## Exercise objective
Find each line in the material below that contains the string "distortionguitar", and copy every such line in full.
***
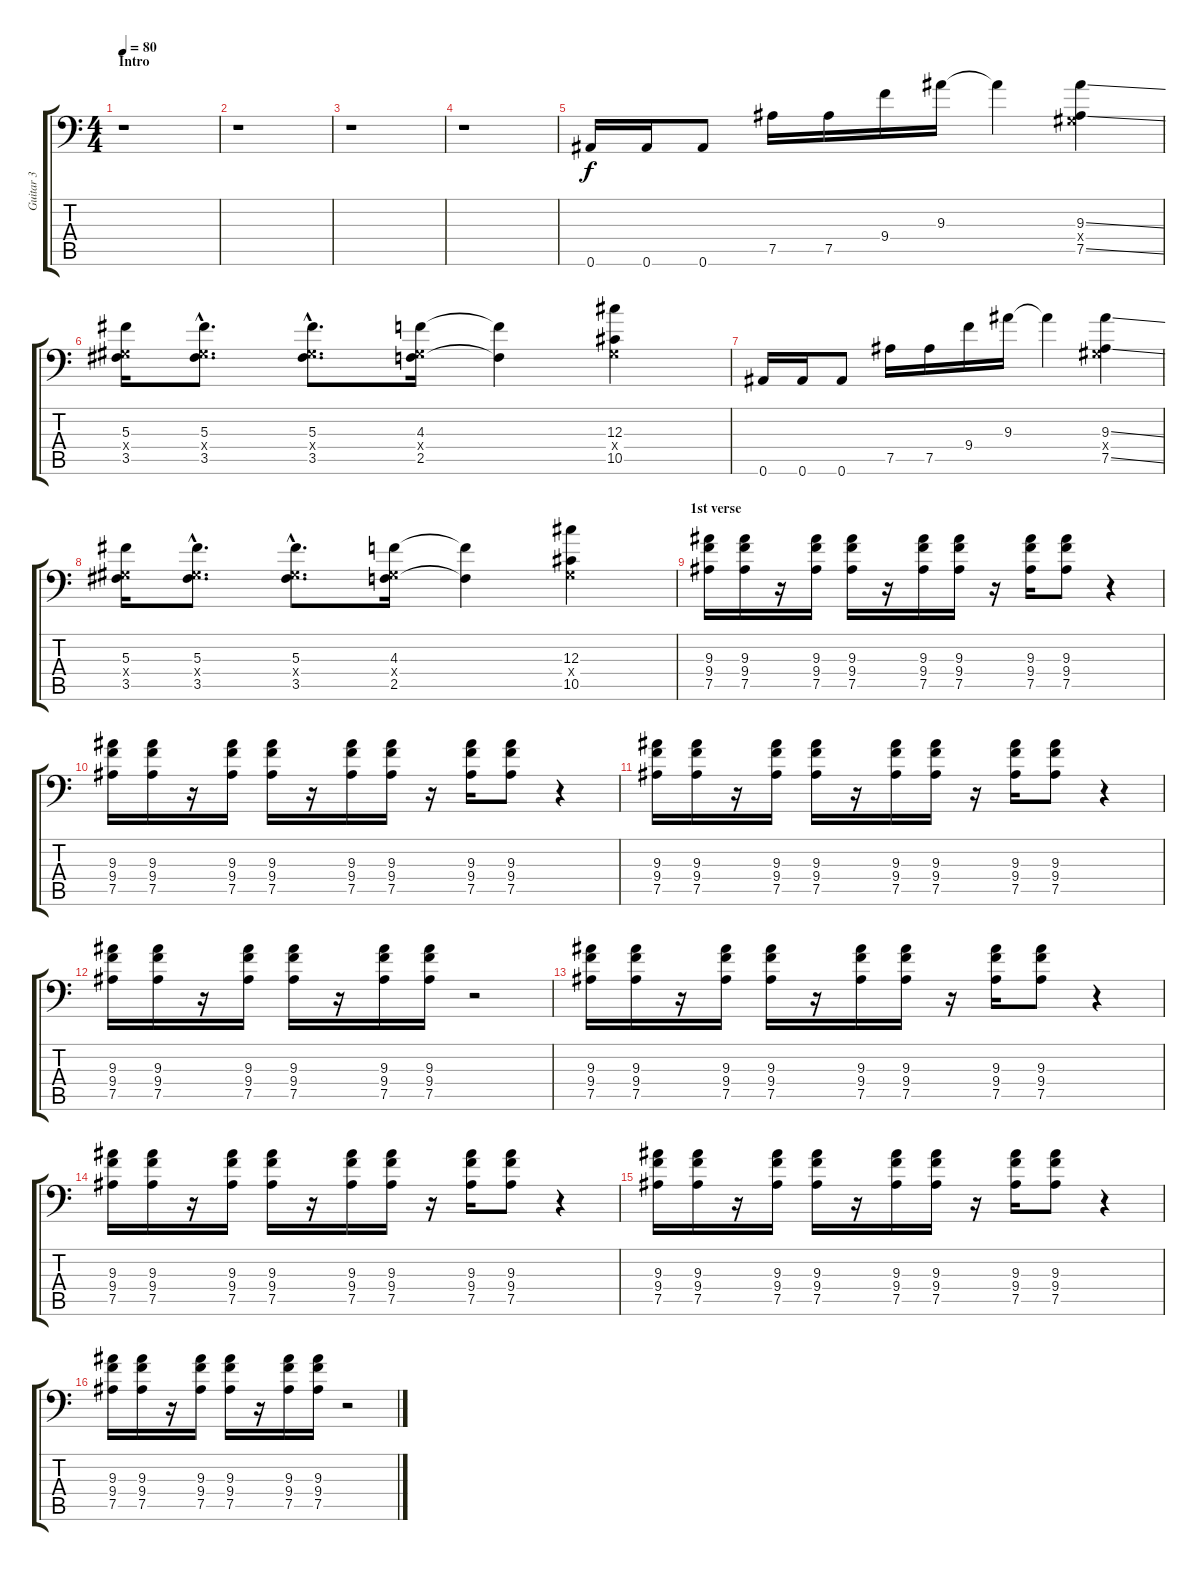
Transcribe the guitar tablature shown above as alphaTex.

\track ("Guitar 3" "Guitar 3") {instrument distortionguitar}
\staff {score tabs}
\tuning (Bb3 F3 Db3 Ab2 Eb2 Bb1) {hide}
\ts (4 4)
\section ("" "Intro")
\tempo 80
\clef f4
\ks c
r.1{dy f instrument distortionguitar} |
r.1 |
r.1 |
r.1 |
0.6.16 0.6.16 0.6.8 7.5.16 7.5.16 9.4.16 9.3.16 9.3{t}.4 (9.3{ss} 0.4{x} 7.5{ss}).4 |
(5.3 0.4{x} 3.5).16 (5.3{hac} 0.4{hac x} 3.5{hac}).8{d} (5.3{hac} 0.4{hac x} 3.5{hac}).8{d} (4.3 0.4{x} 2.5).16 (4.3{t} 2.5{t}).4 (12.3 0.4{x} 10.5).4 |
0.6.16 0.6.16 0.6.8 7.5.16 7.5.16 9.4.16 9.3.16 9.3{t}.4 (9.3{ss} 0.4{x} 7.5{ss}).4 |
(5.3 0.4{x} 3.5).16 (5.3{hac} 0.4{hac x} 3.5{hac}).8{d} (5.3{hac} 0.4{hac x} 3.5{hac}).8{d} (4.3 0.4{x} 2.5).16 (4.3{t} 2.5{t}).4 (12.3 0.4{x} 10.5).4 |
\section ("" "1st verse")
(9.3 9.4 7.5).16 (9.3 9.4 7.5).16 r.16 (9.3 9.4 7.5).16 (9.3 9.4 7.5).16 r.16 (9.3 9.4 7.5).16 (9.3 9.4 7.5).16 r.16 (9.3 9.4 7.5).16 (9.3 9.4 7.5).8 r.4 |
(9.3 9.4 7.5).16 (9.3 9.4 7.5).16 r.16 (9.3 9.4 7.5).16 (9.3 9.4 7.5).16 r.16 (9.3 9.4 7.5).16 (9.3 9.4 7.5).16 r.16 (9.3 9.4 7.5).16 (9.3 9.4 7.5).8 r.4 |
(9.3 9.4 7.5).16 (9.3 9.4 7.5).16 r.16 (9.3 9.4 7.5).16 (9.3 9.4 7.5).16 r.16 (9.3 9.4 7.5).16 (9.3 9.4 7.5).16 r.16 (9.3 9.4 7.5).16 (9.3 9.4 7.5).8 r.4 |
(9.3 9.4 7.5).16 (9.3 9.4 7.5).16 r.16 (9.3 9.4 7.5).16 (9.3 9.4 7.5).16 r.16 (9.3 9.4 7.5).16 (9.3 9.4 7.5).16 r.2 |
(9.3 9.4 7.5).16 (9.3 9.4 7.5).16 r.16 (9.3 9.4 7.5).16 (9.3 9.4 7.5).16 r.16 (9.3 9.4 7.5).16 (9.3 9.4 7.5).16 r.16 (9.3 9.4 7.5).16 (9.3 9.4 7.5).8 r.4 |
(9.3 9.4 7.5).16 (9.3 9.4 7.5).16 r.16 (9.3 9.4 7.5).16 (9.3 9.4 7.5).16 r.16 (9.3 9.4 7.5).16 (9.3 9.4 7.5).16 r.16 (9.3 9.4 7.5).16 (9.3 9.4 7.5).8 r.4 |
(9.3 9.4 7.5).16 (9.3 9.4 7.5).16 r.16 (9.3 9.4 7.5).16 (9.3 9.4 7.5).16 r.16 (9.3 9.4 7.5).16 (9.3 9.4 7.5).16 r.16 (9.3 9.4 7.5).16 (9.3 9.4 7.5).8 r.4 |
(9.3 9.4 7.5).16 (9.3 9.4 7.5).16 r.16 (9.3 9.4 7.5).16 (9.3 9.4 7.5).16 r.16 (9.3 9.4 7.5).16 (9.3 9.4 7.5).16 r.2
***
## Correct response
\track ("Guitar 3" "Guitar 3") {instrument distortionguitar}
r.1{dy f instrument distortionguitar} |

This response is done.